Grant's leadership was at a time of tension between the Commonwealth and State/territory mapping agencies and followed a well-publicized period of tension within the Commonwealth between the former Australian Survey Office (ASO), Division of National Mapping (Natmap) and the Royal Australian Survey Corps (RASvy) during 1986–88. Even after the creation of the then Australian Surveying and Land Information Group (AUSLIG) by amalgamating ASO and Natmap, the tension continued such that the Australian Bureau of Statistics (ABS), dissatisfied with the technical inertia of Natmap and the difficulties in adopting modern spatial data approaches and design at a Federal level, opted away from Natmap for the 1991 Census, to pursue a private sector mapping provider – Peripheral Systems. Unfortunately, ABS's engagement of Peripheral Systems was largely sub-optimal for the Census.
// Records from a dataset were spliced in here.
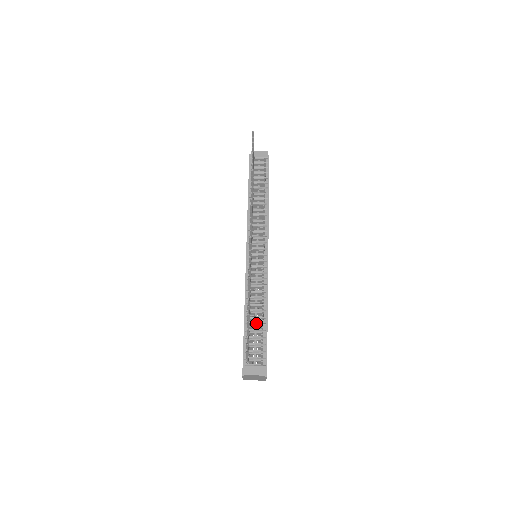
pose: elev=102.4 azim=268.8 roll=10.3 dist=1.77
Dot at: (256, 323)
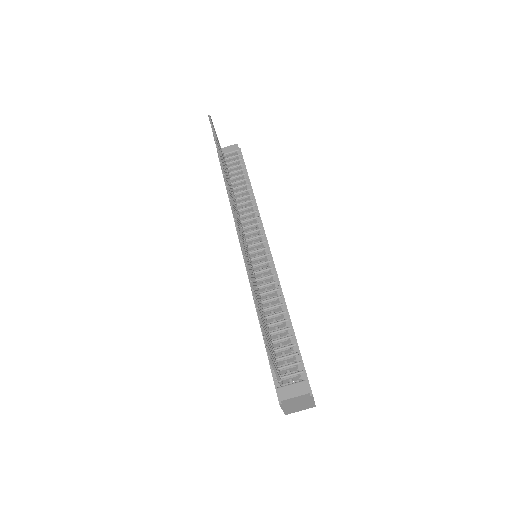
Dot at: (277, 330)
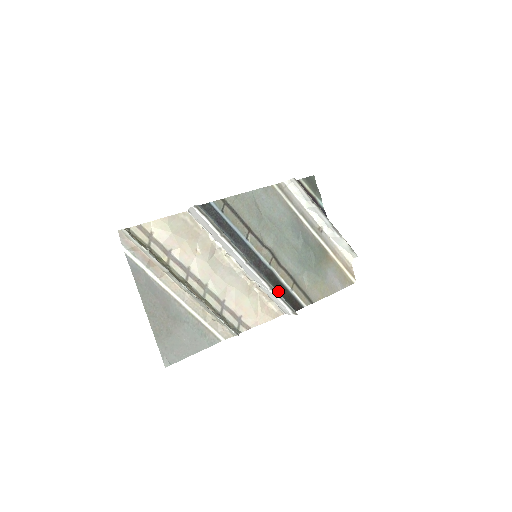
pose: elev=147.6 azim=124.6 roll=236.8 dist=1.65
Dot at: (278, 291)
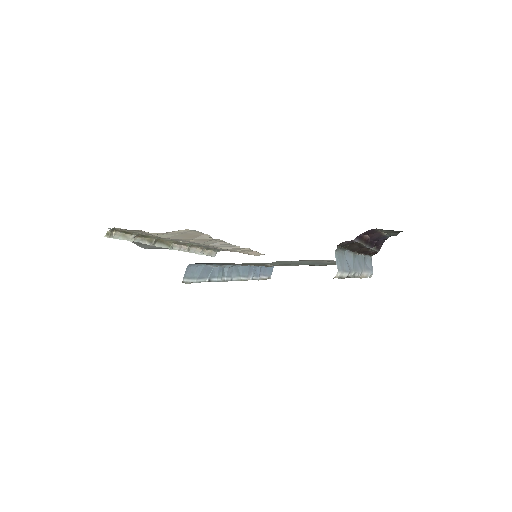
Dot at: occluded
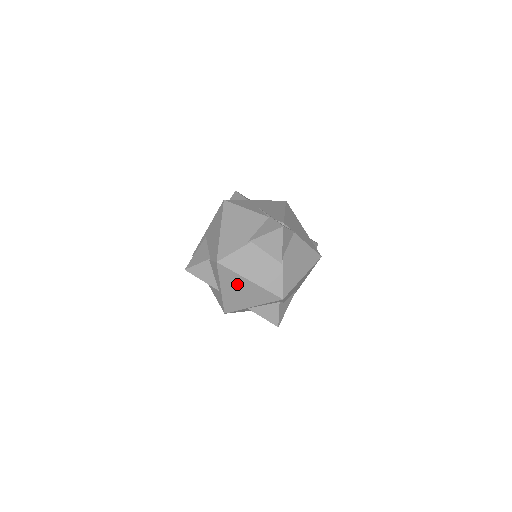
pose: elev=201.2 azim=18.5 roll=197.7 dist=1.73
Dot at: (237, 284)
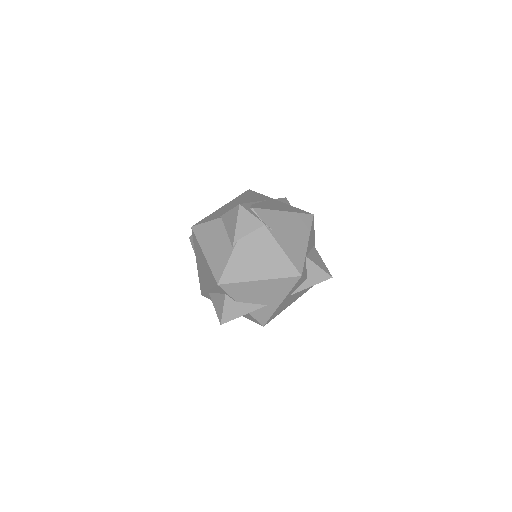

Grant saw this as an opportunity for the nation to forge a partnership between all government mapping agencies to produce a seamless, authoritative mapping base for the census and also to ensure all States and territories were able to complete and upgrade all existing state/territory cadastres (land parcel mapping for support of land registration and land management).

==Honours and awards==
Grant was appointed an Officer of the Order of Australia in January 2020 for "distinguished service to surveying, particularly through the establishment of a combined public sector mapping agency" He was previously appointed a Member of the Order of Australia in June 1994 in recognition of service to surveying. Grant has also been awarded three honorary doctorate degrees from Australian universities. In 1997, Charles Sturt University conferred on Grant the degree of Doctor of Applied Science (honoris causa) for his contribution to Australian and international surveying, mapping and spatial information. Also in 1997, the University of New South Wales awarded Grant the degree of Doctor of Science (honoris causa). In 2004, the University of Melbourne awarded Grant the degree of Doctor of Surveying (honoris causa) for his contributions to surveying.